PROMPT =>
Please print the whole of the listing that follows exactly.

SOURCE DATA =>
* * *
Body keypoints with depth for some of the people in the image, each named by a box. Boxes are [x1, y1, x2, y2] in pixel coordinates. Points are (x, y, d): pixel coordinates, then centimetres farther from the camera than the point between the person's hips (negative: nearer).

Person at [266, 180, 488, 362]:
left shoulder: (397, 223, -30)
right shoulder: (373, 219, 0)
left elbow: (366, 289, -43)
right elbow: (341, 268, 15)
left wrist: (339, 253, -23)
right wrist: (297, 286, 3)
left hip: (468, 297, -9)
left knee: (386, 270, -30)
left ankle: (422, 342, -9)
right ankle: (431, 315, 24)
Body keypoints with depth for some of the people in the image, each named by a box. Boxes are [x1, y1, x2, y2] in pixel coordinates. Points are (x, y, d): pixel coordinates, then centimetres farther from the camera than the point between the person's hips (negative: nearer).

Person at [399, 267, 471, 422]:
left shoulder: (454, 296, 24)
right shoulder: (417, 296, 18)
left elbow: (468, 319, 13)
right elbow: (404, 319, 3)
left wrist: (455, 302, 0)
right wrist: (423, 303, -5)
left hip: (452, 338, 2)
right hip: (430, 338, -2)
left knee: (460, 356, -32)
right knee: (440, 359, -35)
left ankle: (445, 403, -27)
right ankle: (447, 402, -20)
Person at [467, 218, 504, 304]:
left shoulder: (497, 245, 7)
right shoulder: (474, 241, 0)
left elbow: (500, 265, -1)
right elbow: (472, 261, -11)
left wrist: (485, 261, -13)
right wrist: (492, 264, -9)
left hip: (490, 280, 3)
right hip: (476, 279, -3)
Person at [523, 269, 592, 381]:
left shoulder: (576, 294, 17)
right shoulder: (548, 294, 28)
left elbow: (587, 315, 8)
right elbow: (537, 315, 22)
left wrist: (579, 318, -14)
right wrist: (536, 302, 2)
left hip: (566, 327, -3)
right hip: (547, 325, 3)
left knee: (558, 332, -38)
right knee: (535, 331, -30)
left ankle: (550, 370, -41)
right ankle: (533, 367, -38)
* * *
YOUR RESPONSE =>
Body keypoints with depth for some of the people in the image, each named by a box. Boxes are [x1, y1, x2, y2] in pixel coordinates. Points are (x, y, d): pixel coordinates, then centimetres farther from the camera than the point between the person's hips (negative: nearer).

Person at [266, 180, 488, 362]:
left shoulder: (397, 223, -30)
right shoulder: (373, 219, 0)
left elbow: (366, 289, -43)
right elbow: (341, 268, 15)
left wrist: (339, 253, -23)
right wrist: (297, 286, 3)
left hip: (468, 297, -9)
left knee: (386, 270, -30)
left ankle: (422, 342, -9)
right ankle: (431, 315, 24)
Body keypoints with depth for some of the people in the image, each named by a box. Boxes are [x1, y1, x2, y2] in pixel coordinates. Points are (x, y, d): pixel coordinates, then centimetres farther from the camera than the point between the person's hips (negative: nearer).

Person at [399, 267, 471, 422]:
left shoulder: (454, 296, 24)
right shoulder: (417, 296, 18)
left elbow: (468, 319, 13)
right elbow: (404, 319, 3)
left wrist: (455, 302, 0)
right wrist: (423, 303, -5)
left hip: (452, 338, 2)
right hip: (430, 338, -2)
left knee: (460, 356, -32)
right knee: (440, 359, -35)
left ankle: (445, 403, -27)
right ankle: (447, 402, -20)
Person at [467, 218, 504, 304]:
left shoulder: (497, 245, 7)
right shoulder: (474, 241, 0)
left elbow: (500, 265, -1)
right elbow: (472, 261, -11)
left wrist: (485, 261, -13)
right wrist: (492, 264, -9)
left hip: (490, 280, 3)
right hip: (476, 279, -3)
Person at [523, 269, 592, 381]:
left shoulder: (576, 294, 17)
right shoulder: (548, 294, 28)
left elbow: (587, 315, 8)
right elbow: (537, 315, 22)
left wrist: (579, 318, -14)
right wrist: (536, 302, 2)
left hip: (566, 327, -3)
right hip: (547, 325, 3)
left knee: (558, 332, -38)
right knee: (535, 331, -30)
left ankle: (550, 370, -41)
right ankle: (533, 367, -38)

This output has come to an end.